Questioned on Australian Broadcasting Corporation radio, Howard denied that the government was discriminating in favour of Christians. “There’s no Christianity specific clause. There’s no denominational religious specific clause in the administrative of our immigration policy,” he said.
To overtly single out Christians for favourable visa decisions would violate the principle of separation of church and state and possibly breach the Australian constitution, which prohibits federal government interference with religious freedom.
There is no doubt, however, that the government is responding to definite demands from the Christian right. In particular, the Family First party, which won its first Senate seat in last October’s federal election, has been agitating for a policy shift. In a little-reported media release last December, Family First chairman Peter Harris emphasised that while his party supported “tight border security”, it wanted more “consideration” given to the possible religious persecution of deportees. He said the party had been in contact with the government and would not “let up until change occurs”.
Like Howard, Family First has attempted to disguise the religious basis of its push for greater protection for Christian converts. Harris said the party’s senator-elect Steve Fielding would introduce a private member’s bill to parliament when he took his seat in July if the government failed to make the refugee assessment process more “compassionate”.
Since it came to office in 1996, the Howard government has sought to inflame and exploit fears and insecurities to divert attention away from the deteriorating social conditions caused by its free market program. Together with the “war on terrorism”, anti-refugee scare-mongering has been a key aspect of its political platform. For attempting to escape political and economic oppression, asylum seekers have been demonised as “queue jumpers”, falsely accused of throwing children into the sea and depicted as possible terrorists.
The government has fiercely clung to this orientation despite opposition within those business and media circles that favour greater immigration to provide new sources of readily exploitable labour. Howard and his ministers have also defied mounting public opposition to mandatory detention, rekindled by the recent case of Cornelia Rau, an Australian woman who was wrongfully detained for 10 months as a suspected “unlawful non-citizen”.

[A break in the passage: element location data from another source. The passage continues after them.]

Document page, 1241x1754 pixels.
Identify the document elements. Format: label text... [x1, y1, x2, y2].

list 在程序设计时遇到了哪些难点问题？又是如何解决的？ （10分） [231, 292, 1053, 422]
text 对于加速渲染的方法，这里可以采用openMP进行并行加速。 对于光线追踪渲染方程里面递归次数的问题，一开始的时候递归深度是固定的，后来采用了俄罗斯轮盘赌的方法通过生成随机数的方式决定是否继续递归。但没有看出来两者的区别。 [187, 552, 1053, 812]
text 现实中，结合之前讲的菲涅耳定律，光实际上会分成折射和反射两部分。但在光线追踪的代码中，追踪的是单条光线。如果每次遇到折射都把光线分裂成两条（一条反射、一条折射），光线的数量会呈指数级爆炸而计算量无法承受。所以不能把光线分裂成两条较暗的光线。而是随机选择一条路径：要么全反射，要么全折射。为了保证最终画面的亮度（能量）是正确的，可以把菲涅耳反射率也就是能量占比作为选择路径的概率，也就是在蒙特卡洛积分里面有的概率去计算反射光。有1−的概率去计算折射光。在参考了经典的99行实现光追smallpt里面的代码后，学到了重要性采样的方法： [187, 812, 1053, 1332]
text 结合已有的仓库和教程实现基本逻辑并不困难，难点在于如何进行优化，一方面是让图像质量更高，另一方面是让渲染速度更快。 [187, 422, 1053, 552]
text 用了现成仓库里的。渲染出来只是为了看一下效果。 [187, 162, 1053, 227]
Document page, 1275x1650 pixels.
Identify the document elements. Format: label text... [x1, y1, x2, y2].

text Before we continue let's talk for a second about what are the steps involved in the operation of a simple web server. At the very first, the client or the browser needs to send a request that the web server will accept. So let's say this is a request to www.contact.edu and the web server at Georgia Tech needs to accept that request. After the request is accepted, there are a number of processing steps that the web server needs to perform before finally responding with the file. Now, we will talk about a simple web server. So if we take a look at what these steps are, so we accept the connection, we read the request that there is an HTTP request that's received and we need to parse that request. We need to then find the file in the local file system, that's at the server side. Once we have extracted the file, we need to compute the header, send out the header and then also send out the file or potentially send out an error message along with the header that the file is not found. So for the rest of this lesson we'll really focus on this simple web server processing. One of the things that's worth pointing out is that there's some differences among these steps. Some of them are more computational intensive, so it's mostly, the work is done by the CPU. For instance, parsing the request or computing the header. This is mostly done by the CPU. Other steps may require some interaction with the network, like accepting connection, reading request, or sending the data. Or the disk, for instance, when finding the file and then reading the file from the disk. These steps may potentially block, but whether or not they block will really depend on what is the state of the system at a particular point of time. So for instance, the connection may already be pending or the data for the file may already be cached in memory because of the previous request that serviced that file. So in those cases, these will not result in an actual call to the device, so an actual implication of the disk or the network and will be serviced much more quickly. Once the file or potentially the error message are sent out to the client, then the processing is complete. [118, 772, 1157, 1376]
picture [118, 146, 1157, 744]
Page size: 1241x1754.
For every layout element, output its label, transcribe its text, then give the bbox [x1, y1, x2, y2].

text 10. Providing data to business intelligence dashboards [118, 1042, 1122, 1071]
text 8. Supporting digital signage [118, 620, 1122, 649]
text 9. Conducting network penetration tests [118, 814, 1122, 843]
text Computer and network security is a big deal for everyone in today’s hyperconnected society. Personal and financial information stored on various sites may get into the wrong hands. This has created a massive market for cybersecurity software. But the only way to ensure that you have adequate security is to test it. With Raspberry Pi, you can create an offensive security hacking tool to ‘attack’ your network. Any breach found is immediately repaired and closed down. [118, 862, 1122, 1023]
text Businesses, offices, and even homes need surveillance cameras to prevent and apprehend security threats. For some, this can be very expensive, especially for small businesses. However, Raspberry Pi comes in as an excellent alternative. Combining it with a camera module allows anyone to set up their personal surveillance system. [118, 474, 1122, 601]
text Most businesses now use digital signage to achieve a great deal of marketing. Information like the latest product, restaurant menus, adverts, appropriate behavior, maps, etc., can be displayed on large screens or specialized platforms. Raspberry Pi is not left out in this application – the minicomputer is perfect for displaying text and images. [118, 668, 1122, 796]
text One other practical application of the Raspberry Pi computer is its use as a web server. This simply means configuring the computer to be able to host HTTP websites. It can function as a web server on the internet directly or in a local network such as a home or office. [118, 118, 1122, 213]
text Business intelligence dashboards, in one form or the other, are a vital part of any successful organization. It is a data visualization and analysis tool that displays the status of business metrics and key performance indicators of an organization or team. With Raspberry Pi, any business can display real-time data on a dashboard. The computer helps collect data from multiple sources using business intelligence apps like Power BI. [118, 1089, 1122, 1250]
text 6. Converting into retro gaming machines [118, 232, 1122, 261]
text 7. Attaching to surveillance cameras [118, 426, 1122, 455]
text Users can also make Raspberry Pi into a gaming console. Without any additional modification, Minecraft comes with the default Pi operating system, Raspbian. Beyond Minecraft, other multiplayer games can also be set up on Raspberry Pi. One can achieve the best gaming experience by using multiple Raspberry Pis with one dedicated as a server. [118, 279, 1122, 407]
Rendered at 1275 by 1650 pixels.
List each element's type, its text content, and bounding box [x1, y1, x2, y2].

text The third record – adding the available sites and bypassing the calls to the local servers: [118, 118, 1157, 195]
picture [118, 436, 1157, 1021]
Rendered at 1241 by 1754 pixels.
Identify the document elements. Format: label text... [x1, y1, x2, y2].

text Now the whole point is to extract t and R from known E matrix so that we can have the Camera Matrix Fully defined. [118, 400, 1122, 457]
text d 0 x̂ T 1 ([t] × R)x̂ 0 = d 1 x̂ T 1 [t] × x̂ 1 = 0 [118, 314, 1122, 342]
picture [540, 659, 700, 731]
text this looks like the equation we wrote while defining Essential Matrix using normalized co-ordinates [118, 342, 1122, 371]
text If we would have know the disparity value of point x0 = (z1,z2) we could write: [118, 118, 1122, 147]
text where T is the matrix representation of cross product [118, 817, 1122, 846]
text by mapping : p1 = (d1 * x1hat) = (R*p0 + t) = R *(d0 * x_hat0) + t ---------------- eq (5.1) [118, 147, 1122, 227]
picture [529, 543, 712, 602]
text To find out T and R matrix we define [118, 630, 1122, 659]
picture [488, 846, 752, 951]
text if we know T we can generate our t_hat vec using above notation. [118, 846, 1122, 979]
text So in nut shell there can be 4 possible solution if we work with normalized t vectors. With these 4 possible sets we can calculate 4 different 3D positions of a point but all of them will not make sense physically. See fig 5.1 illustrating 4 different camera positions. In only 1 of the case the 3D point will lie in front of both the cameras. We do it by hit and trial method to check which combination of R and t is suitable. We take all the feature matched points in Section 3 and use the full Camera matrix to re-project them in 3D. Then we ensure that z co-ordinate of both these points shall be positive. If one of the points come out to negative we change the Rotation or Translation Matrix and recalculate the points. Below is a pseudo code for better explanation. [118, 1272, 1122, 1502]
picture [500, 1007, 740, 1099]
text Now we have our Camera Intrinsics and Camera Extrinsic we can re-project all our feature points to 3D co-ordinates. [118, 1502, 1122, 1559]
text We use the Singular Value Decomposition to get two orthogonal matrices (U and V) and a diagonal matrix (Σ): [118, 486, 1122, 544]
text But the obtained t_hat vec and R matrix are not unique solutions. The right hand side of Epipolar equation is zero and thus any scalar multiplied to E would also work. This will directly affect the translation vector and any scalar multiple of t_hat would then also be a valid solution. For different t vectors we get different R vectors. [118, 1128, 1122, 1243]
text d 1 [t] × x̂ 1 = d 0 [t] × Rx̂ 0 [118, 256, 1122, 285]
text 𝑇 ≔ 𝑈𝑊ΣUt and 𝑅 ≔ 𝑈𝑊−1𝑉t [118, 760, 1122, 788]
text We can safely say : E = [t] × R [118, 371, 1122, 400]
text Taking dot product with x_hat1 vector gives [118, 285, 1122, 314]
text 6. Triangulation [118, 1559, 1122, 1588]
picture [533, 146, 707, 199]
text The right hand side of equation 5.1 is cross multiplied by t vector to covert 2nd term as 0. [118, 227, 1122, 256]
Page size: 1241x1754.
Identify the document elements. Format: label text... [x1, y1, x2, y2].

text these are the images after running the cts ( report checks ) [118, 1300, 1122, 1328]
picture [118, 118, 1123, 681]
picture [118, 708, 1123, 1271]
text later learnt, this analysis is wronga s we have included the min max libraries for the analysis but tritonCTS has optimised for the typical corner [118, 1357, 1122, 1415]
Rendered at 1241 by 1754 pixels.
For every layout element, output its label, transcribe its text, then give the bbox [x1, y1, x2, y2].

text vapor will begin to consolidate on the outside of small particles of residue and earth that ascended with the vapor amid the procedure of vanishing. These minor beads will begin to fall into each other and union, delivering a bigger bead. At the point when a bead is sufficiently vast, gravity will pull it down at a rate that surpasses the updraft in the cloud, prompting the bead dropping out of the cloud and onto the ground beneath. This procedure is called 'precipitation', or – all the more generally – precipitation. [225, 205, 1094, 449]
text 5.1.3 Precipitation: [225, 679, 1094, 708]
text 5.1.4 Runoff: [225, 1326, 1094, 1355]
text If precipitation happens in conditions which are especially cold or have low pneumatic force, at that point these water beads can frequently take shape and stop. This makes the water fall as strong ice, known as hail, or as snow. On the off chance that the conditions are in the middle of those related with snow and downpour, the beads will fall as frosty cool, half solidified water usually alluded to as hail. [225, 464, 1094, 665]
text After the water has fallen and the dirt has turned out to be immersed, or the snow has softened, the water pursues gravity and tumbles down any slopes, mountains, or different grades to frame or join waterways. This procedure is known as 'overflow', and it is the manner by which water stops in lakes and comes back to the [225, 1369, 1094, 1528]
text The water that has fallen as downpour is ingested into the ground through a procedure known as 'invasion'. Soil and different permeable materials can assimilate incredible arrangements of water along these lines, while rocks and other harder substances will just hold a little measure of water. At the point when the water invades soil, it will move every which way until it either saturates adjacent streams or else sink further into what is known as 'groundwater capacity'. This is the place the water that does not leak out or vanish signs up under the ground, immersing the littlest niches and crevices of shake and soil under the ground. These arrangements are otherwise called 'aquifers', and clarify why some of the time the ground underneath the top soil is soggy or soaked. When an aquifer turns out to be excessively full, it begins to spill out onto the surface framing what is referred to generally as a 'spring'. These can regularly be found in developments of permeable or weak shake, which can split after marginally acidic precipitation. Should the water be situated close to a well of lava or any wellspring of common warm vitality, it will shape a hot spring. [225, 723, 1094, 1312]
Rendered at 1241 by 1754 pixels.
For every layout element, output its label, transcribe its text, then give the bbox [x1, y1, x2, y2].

Increasingly, echoing the tactics of the Bush administration and the Republican right in the United States, the government has encouraged and relied upon right-wing Christian fundamentalists to provide a support base built on appeals to emotive “moral” and “faith-based” issues such as censorship and bans on abortion, same-sex marriages and stem cell research.
Howard has worked closely with Family First, which is aligned with the Pentecostal Assemblies of God, and which gained its Senate seat largely as a result of preference vote-swapping deals with the Liberal Party, as well as Labor and the Australian Democrats. As part of his pre-election agreement with the Christian party, Howard agreed to establish “family impact” investigations into all future legislation.
Far from pointing to any softening of the refugee detention regime, the latest cynical twist in policy perpetuates an inhuman system while, at the same time, pointing to the growing influence of the Christian right on the Howard government and official policy.